Copy each line of the following data that contains "analysis".

Collected data:
⟨

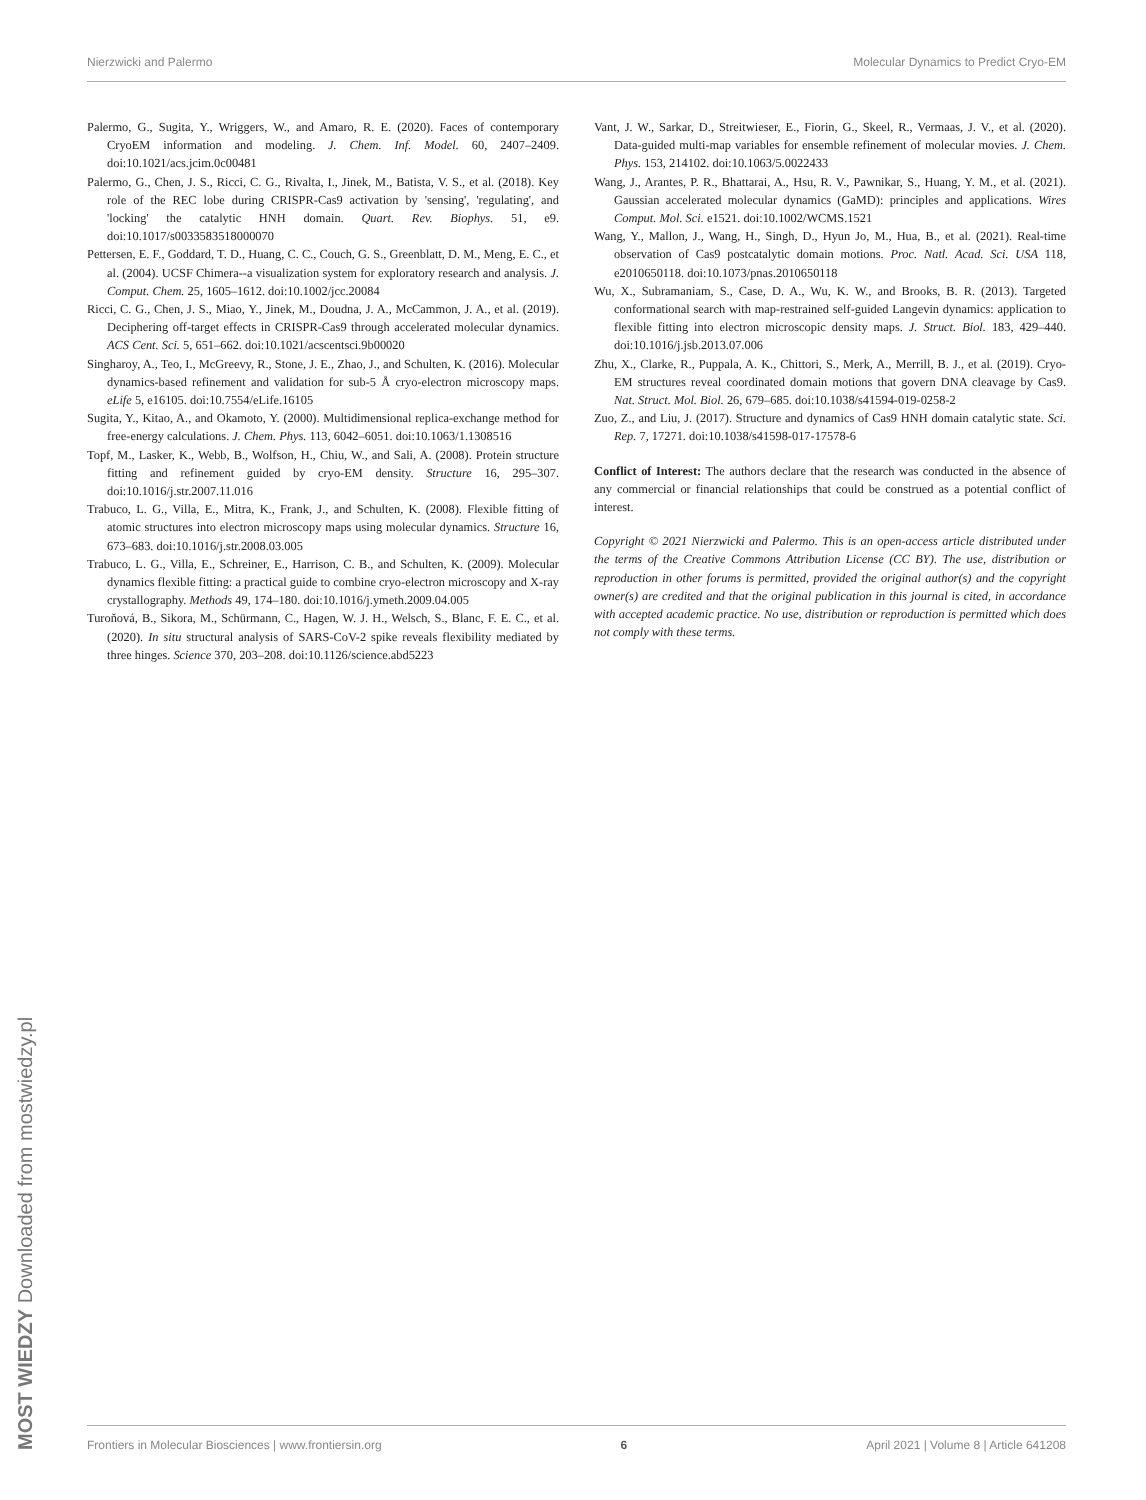Nierzwicki and Palermo Molecular Dynamics to Predict Cryo-EM
Palermo, G., Sugita, Y., Wriggers, W., and Amaro, R. E. (2020). Faces of contemporary CryoEM information and modeling. J. Chem. Inf. Model. 60, 2407–2409. doi:10.1021/acs.jcim.0c00481
Palermo, G., Chen, J. S., Ricci, C. G., Rivalta, I., Jinek, M., Batista, V. S., et al. (2018). Key role of the REC lobe during CRISPR-Cas9 activation by 'sensing', 'regulating', and 'locking' the catalytic HNH domain. Quart. Rev. Biophys. 51, e9. doi:10.1017/s0033583518000070
Pettersen, E. F., Goddard, T. D., Huang, C. C., Couch, G. S., Greenblatt, D. M., Meng, E. C., et al. (2004). UCSF Chimera--a visualization system for exploratory research and analysis. J. Comput. Chem. 25, 1605–1612. doi:10.1002/jcc.20084
Ricci, C. G., Chen, J. S., Miao, Y., Jinek, M., Doudna, J. A., McCammon, J. A., et al. (2019). Deciphering off-target effects in CRISPR-Cas9 through accelerated molecular dynamics. ACS Cent. Sci. 5, 651–662. doi:10.1021/acscentsci.9b00020
Singharoy, A., Teo, I., McGreevy, R., Stone, J. E., Zhao, J., and Schulten, K. (2016). Molecular dynamics-based refinement and validation for sub-5 Å cryo-electron microscopy maps. eLife 5, e16105. doi:10.7554/eLife.16105
Sugita, Y., Kitao, A., and Okamoto, Y. (2000). Multidimensional replica-exchange method for free-energy calculations. J. Chem. Phys. 113, 6042–6051. doi:10.1063/1.1308516
Topf, M., Lasker, K., Webb, B., Wolfson, H., Chiu, W., and Sali, A. (2008). Protein structure fitting and refinement guided by cryo-EM density. Structure 16, 295–307. doi:10.1016/j.str.2007.11.016
Trabuco, L. G., Villa, E., Mitra, K., Frank, J., and Schulten, K. (2008). Flexible fitting of atomic structures into electron microscopy maps using molecular dynamics. Structure 16, 673–683. doi:10.1016/j.str.2008.03.005
Trabuco, L. G., Villa, E., Schreiner, E., Harrison, C. B., and Schulten, K. (2009). Molecular dynamics flexible fitting: a practical guide to combine cryo-electron microscopy and X-ray crystallography. Methods 49, 174–180. doi:10.1016/j.ymeth.2009.04.005
Turoňová, B., Sikora, M., Schürmann, C., Hagen, W. J. H., Welsch, S., Blanc, F. E. C., et al. (2020). In situ structural analysis of SARS-CoV-2 spike reveals flexibility mediated by three hinges. Science 370, 203–208. doi:10.1126/science.abd5223
Vant, J. W., Sarkar, D., Streitwieser, E., Fiorin, G., Skeel, R., Vermaas, J. V., et al. (2020). Data-guided multi-map variables for ensemble refinement of molecular movies. J. Chem. Phys. 153, 214102. doi:10.1063/5.0022433
Wang, J., Arantes, P. R., Bhattarai, A., Hsu, R. V., Pawnikar, S., Huang, Y. M., et al. (2021). Gaussian accelerated molecular dynamics (GaMD): principles and applications. Wires Comput. Mol. Sci. e1521. doi:10.1002/WCMS.1521
Wang, Y., Mallon, J., Wang, H., Singh, D., Hyun Jo, M., Hua, B., et al. (2021). Real-time observation of Cas9 postcatalytic domain motions. Proc. Natl. Acad. Sci. USA 118, e2010650118. doi:10.1073/pnas.2010650118
Wu, X., Subramaniam, S., Case, D. A., Wu, K. W., and Brooks, B. R. (2013). Targeted conformational search with map-restrained self-guided Langevin dynamics: application to flexible fitting into electron microscopic density maps. J. Struct. Biol. 183, 429–440. doi:10.1016/j.jsb.2013.07.006
Zhu, X., Clarke, R., Puppala, A. K., Chittori, S., Merk, A., Merrill, B. J., et al. (2019). Cryo-EM structures reveal coordinated domain motions that govern DNA cleavage by Cas9. Nat. Struct. Mol. Biol. 26, 679–685. doi:10.1038/s41594-019-0258-2
Zuo, Z., and Liu, J. (2017). Structure and dynamics of Cas9 HNH domain catalytic state. Sci. Rep. 7, 17271. doi:10.1038/s41598-017-17578-6
Conflict of Interest: The authors declare that the research was conducted in the absence of any commercial or financial relationships that could be construed as a potential conflict of interest.
Copyright © 2021 Nierzwicki and Palermo. This is an open-access article distributed under the terms of the Creative Commons Attribution License (CC BY). The use, distribution or reproduction in other forums is permitted, provided the original author(s) and the copyright owner(s) are credited and that the original publication in this journal is cited, in accordance with accepted academic practice. No use, distribution or reproduction is permitted which does not comply with these terms.
Frontiers in Molecular Biosciences | www.frontiersin.org 6 April 2021 | Volume 8 | Article 641208
MOST WIEDZY Downloaded from mostwiedzy.pl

⟩

RESPONSE TO THE EXERCISE:
Pettersen, E. F., Goddard, T. D., Huang, C. C., Couch, G. S., Greenblatt, D. M., Meng, E. C., et al. (2004). UCSF Chimera--a visualization system for exploratory research and analysis. J. Comput. Chem. 25, 1605–1612. doi:10.1002/jcc.20084
Turoňová, B., Sikora, M., Schürmann, C., Hagen, W. J. H., Welsch, S., Blanc, F. E. C., et al. (2020). In situ structural analysis of SARS-CoV-2 spike reveals flexibility mediated by three hinges. Science 370, 203–208. doi:10.1126/science.abd5223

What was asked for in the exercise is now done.